Ministerial Meandering
Universes
‘Whatever universe you inhabit, imagined or real, enjoy it and share that joy with others who are with you in that universe.’
I took this quotation from a memory shared by a 90 year-old friend. It is what his father-in-law taught him when he had been a young man courting his daughter.
His father-in-law had been a great story-teller, later regaling his grandchildren with fearsome tales of how wild crocodiles and tigers would come and visit him to talk in the night - but somehow the grandchildren never got to see them when these creatures came to visit grandpa.
The imagination is a powerful thing, and I recall my mother reading to me when I was very small, and telling me to close my eyes so that I could see the characters of the story in my imagination. It is a wonderful way to listen to stories being read - so long as you don’t fall asleep.
She also got me to use my imagination by reading poems, one of which was about looking into the fire that warmed our small living room, and ‘seeing’ the cities made of coal. I wish I could find that poem again - but I haven’t been able to.
So many of our stories are about worlds or universes that only exist in our imaginations. Are they any less valid for that? After all, we know that other creatures can see parts of the electromagnetic spectrum that we cannot, and others again can hear frequencies that are beyond our perception. We know, too, that electrons leap from the atoms of tungsten filaments of light bulbs, and fall back again to produce photons - light; but no-one has ever seen an electron.
Why, then, should we find it difficult to believe in parallel universes? Why should I be carted off to the funny farm because I believe I have fairies at the bottom of my garden?

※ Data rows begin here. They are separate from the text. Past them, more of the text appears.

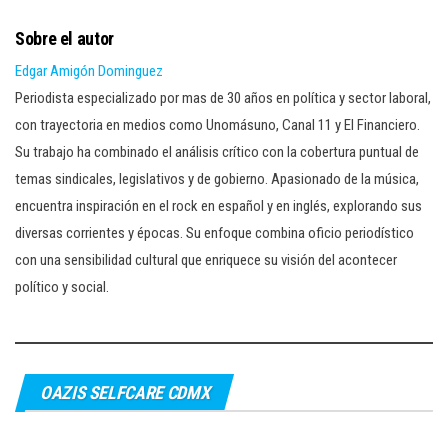
Sobre el autor
Edgar Amigón Dominguez
Periodista especializado por mas de 30 años en política y sector laboral,
con trayectoria en medios como Unomásuno, Canal 11 y El Financiero.
Su trabajo ha combinado el análisis crítico con la cobertura puntual de
temas sindicales, legislativos y de gobierno. Apasionado de la música,
encuentra inspiración en el rock en español y en inglés, explorando sus
diversas corrientes y épocas. Su enfoque combina oficio periodístico
con una sensibilidad cultural que enriquece su visión del acontecer
político y social.
OAZIS SELFCARE CDMX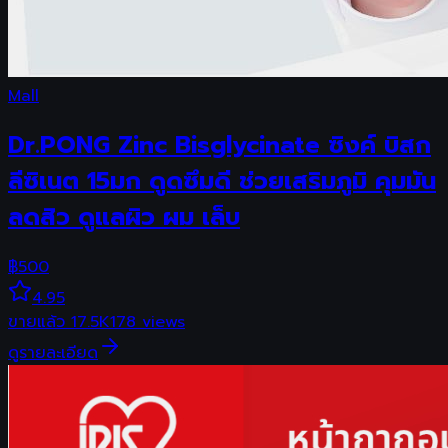
Mall
Dr.PONG Zinc Bisglycinate ซิงค์ บิสก
ลีซิเนต 15มก ดูดซึมดี ช่วยเสริมภูมิ คุมมัน
ลดสิว ดูแลผิว ผม เล็บ
฿
500
4.95
ขายแล้ว
17.5K
178
views
ดูรายละเอียด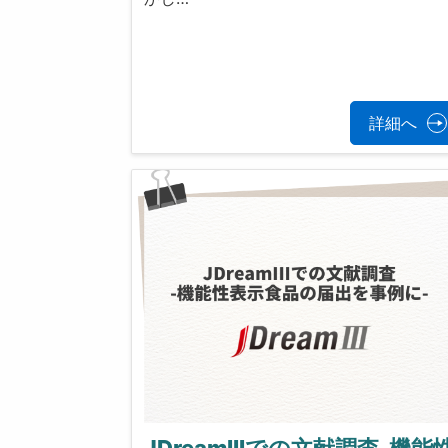
詳細へ
JDreamIIIでの文献調査-機能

Some of the greatest art has been produced out of the imaginary worlds in our heads. Visions have given rise to magnificent paintings and sculptures; I hear tunes in my head - I only wish I could write them down as Mozart and Bach did, before I forget them.
For certain, there are universes that call us to acknowledge them, and doing so does not make us mad - it makes us aware.
Your consciousness and your unconsciousness play games with each other as you go to sleep and as you wake - the one handing over control to the other. So it should be with our spiritual lives, which is another form of ‘consciousness’. Our awareness of other forms of energy is only a wise and respectful acknowledgment that our 5 obvious senses do not reveal all there is to know about our universe - and that’s the only one that we know of.
How much time you spend in prayer and meditation is a reflection of how much you value your awareness of your spiritual life. Ultimately, it is where you are going to spend the majority of your existence - so it’s probably worth getting to know it well now.